[Records from a dataset]
────────────────

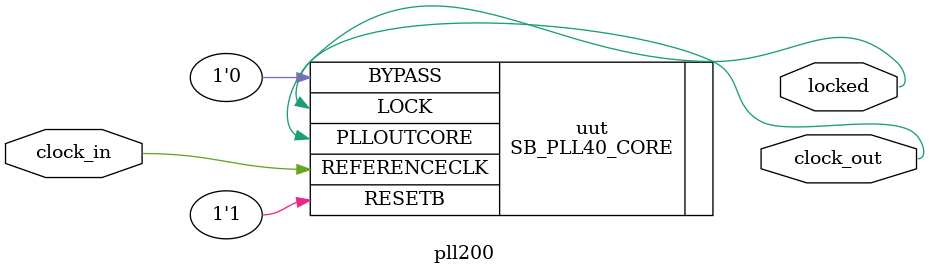
<source format=v>
/**
 * PLL configuration
 *
 * This Verilog module was generated automatically
 * using the icepll tool from the IceStorm project.
 * Use at your own risk.
 *
 * Given input frequency:        16.000 MHz
 * Requested output frequency:  200.000 MHz
 * Achieved output frequency:   200.000 MHz
 */

module pll200(
	input  clock_in,
	output clock_out,
	output locked
	);

SB_PLL40_CORE #(
		.FEEDBACK_PATH("SIMPLE"),
		.DIVR(4'b0000),		// DIVR =  0
		.DIVF(7'b0110001),	// DIVF = 49
		.DIVQ(3'b010),		// DIVQ =  2
		.FILTER_RANGE(3'b001)	// FILTER_RANGE = 1
	) uut (
		.LOCK(locked),
		.RESETB(1'b1),
		.BYPASS(1'b0),
		.REFERENCECLK(clock_in),
		.PLLOUTCORE(clock_out)
		);

endmodule

</source>
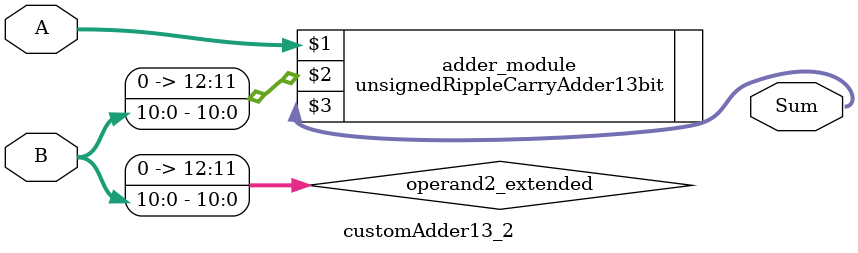
<source format=v>

module customAdder13_2(
                    input [12 : 0] A,
                    input [10 : 0] B,
                    
                    output [13 : 0] Sum
            );

    wire [12 : 0] operand2_extended;
    
    assign operand2_extended =  {2'b0, B};
    
    unsignedRippleCarryAdder13bit adder_module(
        A,
        operand2_extended,
        Sum
    );
    
endmodule
        
</source>
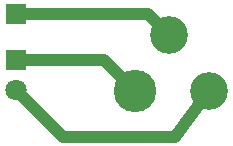
<source format=gbl>
G04 Layer: BottomLayer*
G04 EasyEDA v6.5.50, 2025-08-03 21:05:28*
G04 4151ae2e18684c32929759037d91373d,324dd03f55b54ef1918ba81d68900132,10*
G04 Gerber Generator version 0.2*
G04 Scale: 100 percent, Rotated: No, Reflected: No *
G04 Dimensions in millimeters *
G04 leading zeros omitted , absolute positions ,4 integer and 5 decimal *
%FSLAX45Y45*%
%MOMM*%

%ADD10C,1.0000*%
%ADD11C,3.5992*%
%ADD12C,3.2004*%
%ADD13C,1.8000*%
%ADD14R,1.8000X1.8000*%
%ADD15R,1.7000X1.7000*%
%ADD16R,0.0163X1.7000*%

%LPD*%
D10*
X1143000Y8369300D02*
G01*
X1536700Y7975600D01*
X2489200Y7975600D01*
X2776220Y8357870D01*
X1143000Y8623300D02*
G01*
X1885950Y8623300D01*
X2151379Y8357870D01*
X1143000Y9017000D02*
G01*
X2256790Y9017000D01*
X2435859Y8837929D01*
D11*
G01*
X2151379Y8357870D03*
D12*
G01*
X2776220Y8357870D03*
G01*
X2435859Y8837929D03*
D13*
G01*
X1143000Y8369300D03*
D14*
G01*
X1143000Y8623300D03*
D15*
G01*
X1143000Y9017000D03*
M02*

</source>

────────────────

[Directions for this task] Please output exactly the lines between the one holding "X1885950Y8623300D01*" and the one holding "X1143000Y8623300D03*" in the records above, inclusive, and nothing more.

[Your solution]
X1885950Y8623300D01*
X2151379Y8357870D01*
X1143000Y9017000D02*
G01*
X2256790Y9017000D01*
X2435859Y8837929D01*
D11*
G01*
X2151379Y8357870D03*
D12*
G01*
X2776220Y8357870D03*
G01*
X2435859Y8837929D03*
D13*
G01*
X1143000Y8369300D03*
D14*
G01*
X1143000Y8623300D03*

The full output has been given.